1/4 cup finely snipped fresh chives, plus extra for garnishing

1 teaspoon finely chopped fresh garlic

2 tablespoons finely minced fresh parsley, oregano, basil, or sage (or 2 teaspoons dried)

1 teaspoon honey

1/2 teaspoon sea salt (or to taste)

Freshly ground pepper

Mix all the ingredients together. Use as a topping for baked potatoes or as a dip for fresh veggies. Optional: garnish with snipped chives.

 

Easy Pasta Mix Meal

1 package boxed pasta with flavored sauce

1 1/2 cup finely chopped fresh broccoli (or frozen) or chopped fresh spinach

1 can white albacore tuna, packed in water

Freshly ground pepper

Fresh chopped chives

Measure water, milk, and butter into large sauce pan, according to box directions. Bring to a boil, then stir in pasta and sauce. Boil for the length of time described on package, but add broccoli the last five minutes or chopped spinach the last two minutes. Drain the tuna and stir in at the end.
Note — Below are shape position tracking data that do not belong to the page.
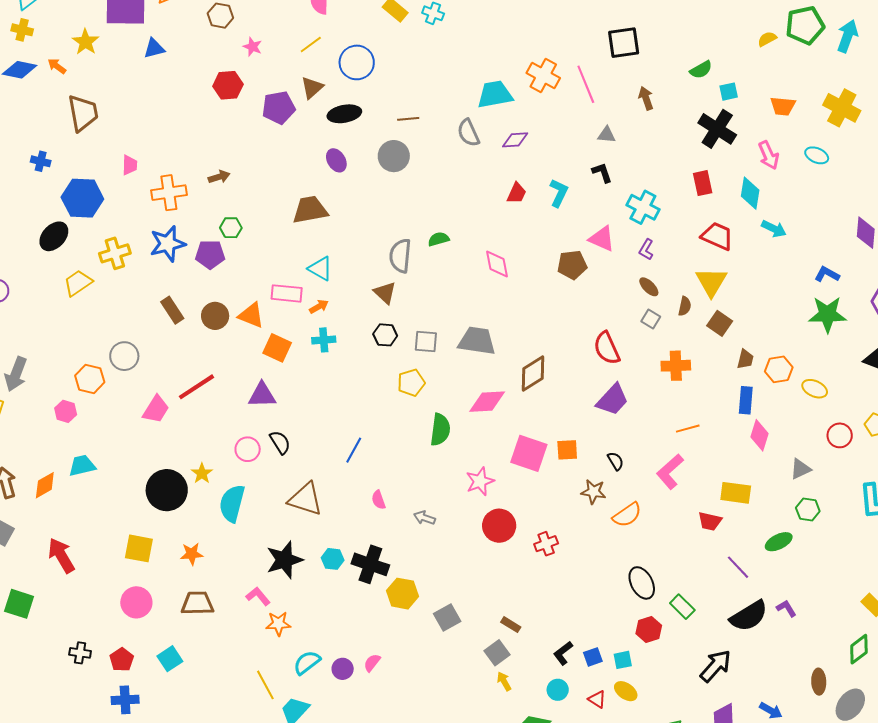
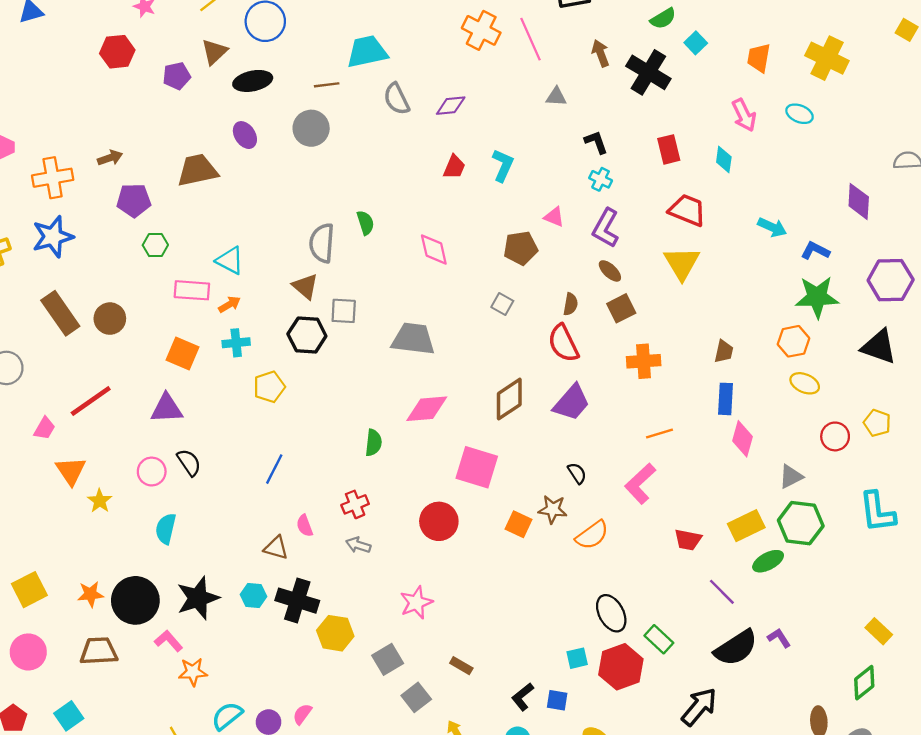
cyan square: (729, 92) -> (696, 43), turned -30
cyan trapezoid: (495, 94) -> (367, 52), moved
orange trapezoid: (783, 106) -> (759, 58), turned 96
purple pentagon: (279, 108) -> (177, 76), size x0.7
black cross: (717, 129) -> (648, 72), moved
black L-shape: (602, 173) -> (596, 142), moved
cyan diamond: (750, 193) -> (724, 160), size x0.7
cyan cross: (643, 207) -> (601, 179), size x0.6
brown trapezoid: (310, 210) -> (197, 170), moved
green hexagon: (231, 228) -> (155, 245), moved
cyan arrow: (774, 229) -> (772, 227), moved
green semicircle: (438, 239) -> (365, 223), turned 90
pink triangle: (602, 239) -> (554, 217), size x0.7
purple L-shape: (646, 250) -> (606, 228), size x1.6
purple pentagon: (210, 254) -> (134, 200), moved
brown semicircle: (685, 306) -> (571, 304), moved
brown rectangle: (172, 310) -> (60, 313), size x1.4
orange triangle: (251, 315) -> (71, 471), moved, turned 36
gray square: (651, 319) -> (502, 304), moved
brown square: (720, 323) -> (621, 308), moved, turned 30
black hexagon: (385, 335) -> (307, 335), size x1.4
gray square: (426, 342) -> (344, 311), moved
orange hexagon: (779, 369) -> (793, 341), moved
brown diamond: (533, 374) -> (509, 399), moved
yellow pentagon: (411, 383) -> (269, 387), moved
pink trapezoid: (156, 409) -> (45, 428), size x0.7
green semicircle: (440, 430) -> (374, 443), size x0.7
orange square: (567, 450) -> (519, 524), moved, turned 30
pink star: (480, 481) -> (416, 603), moved
black circle: (167, 490) -> (135, 600), moved
yellow rectangle: (736, 493) -> (746, 526), moved, turned -32
brown triangle: (305, 499) -> (276, 548), moved, size x0.6
cyan semicircle: (232, 503) -> (166, 529), moved, size x0.7
green hexagon: (808, 510) -> (801, 523), size x1.6
red circle: (499, 526) -> (439, 521), moved
red cross: (546, 544) -> (355, 504), moved
yellow square: (139, 548) -> (29, 590), turned -36
red hexagon: (649, 630) -> (621, 667), size x1.5
gray square: (497, 653) -> (416, 697), moved
blue square: (593, 657) -> (557, 700), turned 30
cyan square: (623, 660) -> (577, 658), moved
Top with freshly ground pepper and chopped fresh chives.

 

Cheesy Omelet with Chives

4 eggs

1 tablespoon water

1 tablespoon olive oil

Salt and pepper

1/2 cup shredded cheddar cheese

Fresh chopped chives

Whisk together eggs and water in a bowl. Heat olive oil in a small non-stick fry pan. Pour in eggs and cook over medium high heat. When eggs begin to firm along the edges, use a wide spatula to lift around edges and holding the pan by the handle, tip to allow liquid eggs to pour underneath. When lower eggs are firm enough, carefully lift with spatula and turn eggs over. Lower heat, sprinkle with shredded cheese and fresh chopped chives. Serve when cheese is melted.